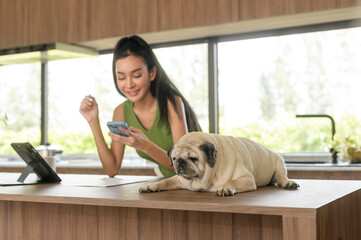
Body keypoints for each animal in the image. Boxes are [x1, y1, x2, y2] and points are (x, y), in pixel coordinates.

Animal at [139, 132, 298, 196]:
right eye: (174, 158)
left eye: (194, 158)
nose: (181, 162)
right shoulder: (179, 180)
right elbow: (165, 182)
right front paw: (151, 186)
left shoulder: (246, 179)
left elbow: (232, 182)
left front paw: (225, 188)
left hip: (279, 163)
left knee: (282, 177)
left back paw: (289, 183)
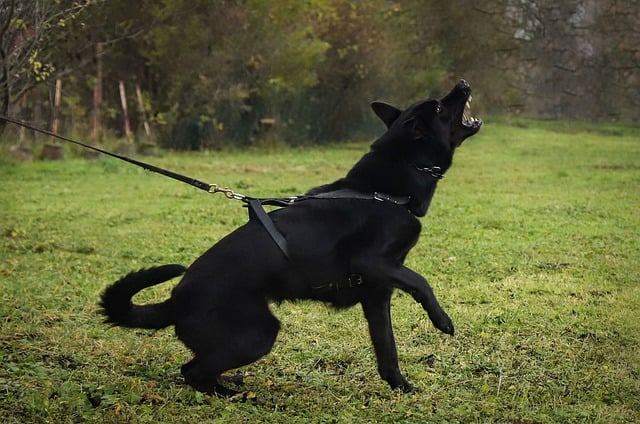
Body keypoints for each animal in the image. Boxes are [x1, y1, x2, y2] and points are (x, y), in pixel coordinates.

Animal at [99, 78, 480, 394]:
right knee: (192, 372)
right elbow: (421, 281)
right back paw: (234, 394)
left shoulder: (377, 293)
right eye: (440, 108)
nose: (463, 82)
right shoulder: (372, 263)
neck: (382, 190)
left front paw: (401, 387)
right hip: (258, 334)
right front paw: (442, 320)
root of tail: (175, 301)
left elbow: (387, 349)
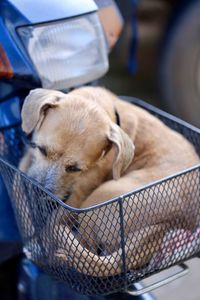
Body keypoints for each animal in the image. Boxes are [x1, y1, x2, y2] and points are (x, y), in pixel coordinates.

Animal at [19, 86, 199, 276]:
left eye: (75, 168)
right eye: (42, 149)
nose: (38, 190)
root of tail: (167, 225)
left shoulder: (77, 198)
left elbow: (52, 224)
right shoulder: (27, 162)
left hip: (96, 201)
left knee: (84, 247)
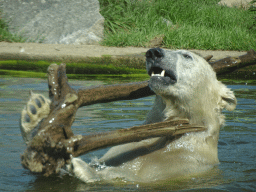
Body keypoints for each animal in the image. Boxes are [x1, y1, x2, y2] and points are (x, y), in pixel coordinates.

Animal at [20, 48, 236, 183]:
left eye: (187, 56)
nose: (154, 52)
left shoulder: (182, 164)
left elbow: (127, 176)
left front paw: (81, 168)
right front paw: (34, 112)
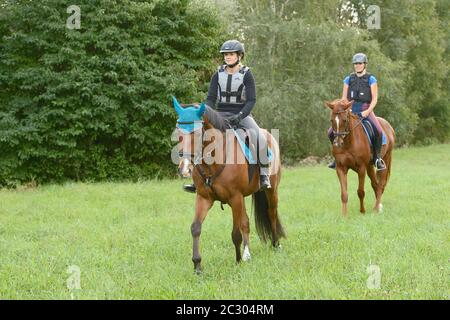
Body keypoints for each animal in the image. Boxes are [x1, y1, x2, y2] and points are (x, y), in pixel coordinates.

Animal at [172, 97, 284, 272]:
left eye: (197, 132)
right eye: (178, 131)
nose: (184, 168)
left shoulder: (235, 197)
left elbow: (235, 233)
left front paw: (237, 262)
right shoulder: (204, 198)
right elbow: (195, 228)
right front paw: (197, 265)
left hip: (271, 191)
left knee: (271, 213)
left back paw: (275, 244)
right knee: (246, 222)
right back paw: (247, 254)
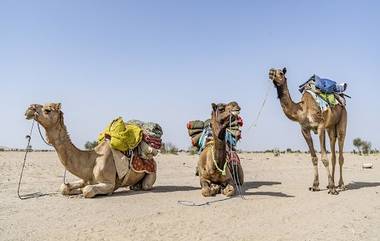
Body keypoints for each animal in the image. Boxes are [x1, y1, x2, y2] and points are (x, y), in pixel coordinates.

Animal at [25, 102, 156, 199]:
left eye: (48, 110)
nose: (29, 108)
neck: (90, 159)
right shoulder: (85, 177)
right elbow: (64, 187)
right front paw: (76, 190)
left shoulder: (109, 183)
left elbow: (87, 190)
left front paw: (85, 190)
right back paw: (134, 186)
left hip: (152, 172)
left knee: (146, 185)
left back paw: (137, 187)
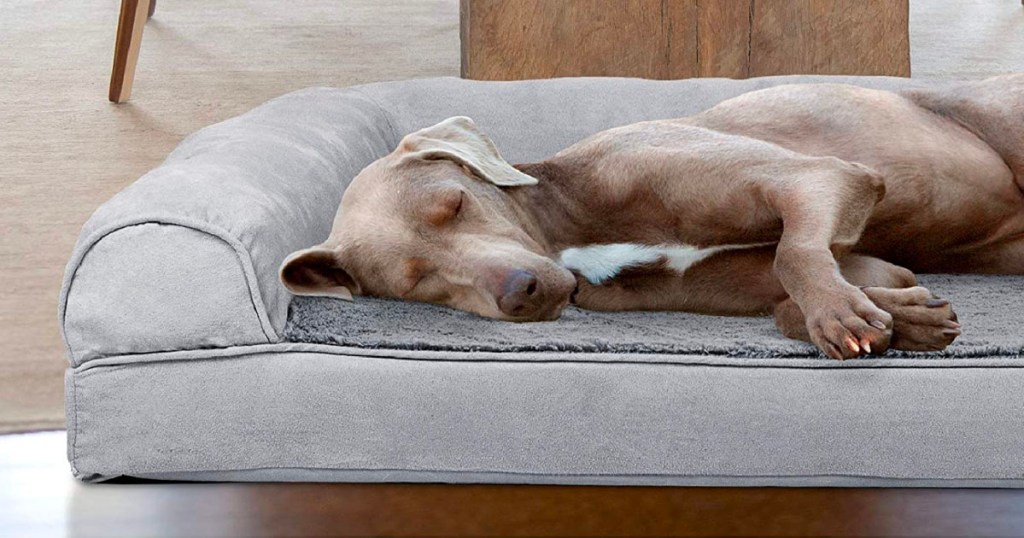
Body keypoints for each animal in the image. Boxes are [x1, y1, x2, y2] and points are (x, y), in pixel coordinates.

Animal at [280, 74, 1024, 360]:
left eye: (456, 203)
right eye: (415, 280)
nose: (523, 293)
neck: (568, 224)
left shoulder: (819, 177)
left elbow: (796, 252)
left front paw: (842, 315)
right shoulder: (868, 260)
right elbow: (800, 293)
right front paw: (903, 318)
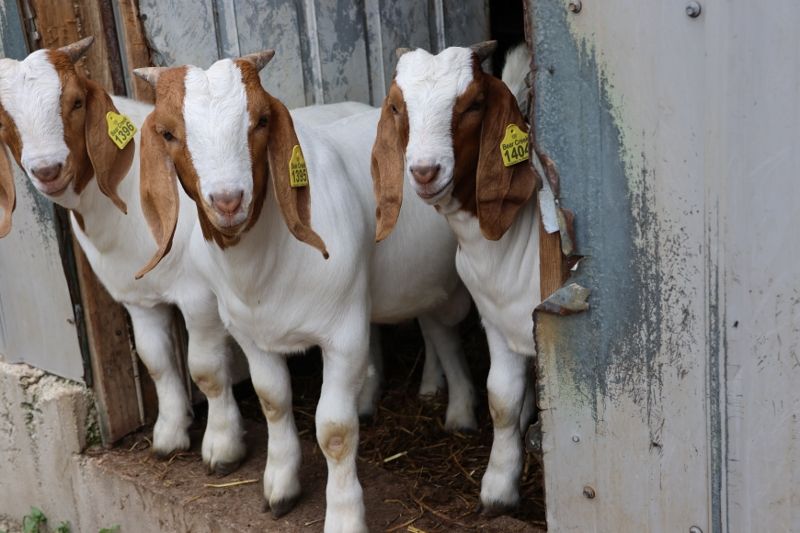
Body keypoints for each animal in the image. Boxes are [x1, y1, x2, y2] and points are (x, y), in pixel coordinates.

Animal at [132, 49, 475, 532]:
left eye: (260, 120)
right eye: (168, 132)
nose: (228, 201)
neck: (265, 262)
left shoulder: (343, 337)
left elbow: (334, 430)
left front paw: (345, 516)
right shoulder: (251, 334)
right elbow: (273, 402)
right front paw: (281, 485)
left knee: (448, 332)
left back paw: (460, 411)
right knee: (430, 327)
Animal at [369, 41, 540, 515]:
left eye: (474, 104)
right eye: (396, 106)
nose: (425, 171)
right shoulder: (497, 319)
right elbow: (501, 398)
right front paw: (499, 489)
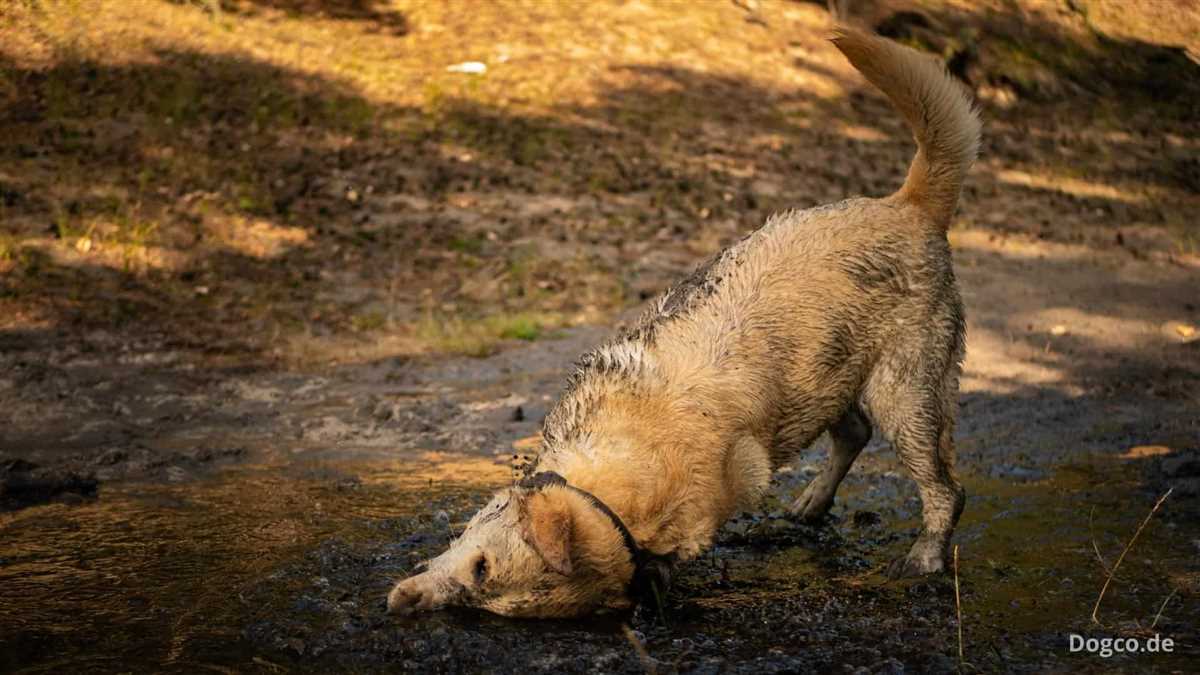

*EXERCISE PROMPT*
Find the word "knee" in the entries above and gather every line that holds it.

*OUTPUT FOR THIS EXERCISE*
left knee: (282, 177)
right knee: (192, 372)
left knee: (84, 247)
left knee: (271, 213)
right knee: (246, 222)
left knee: (146, 185)
left knee: (448, 332)
right knee: (430, 327)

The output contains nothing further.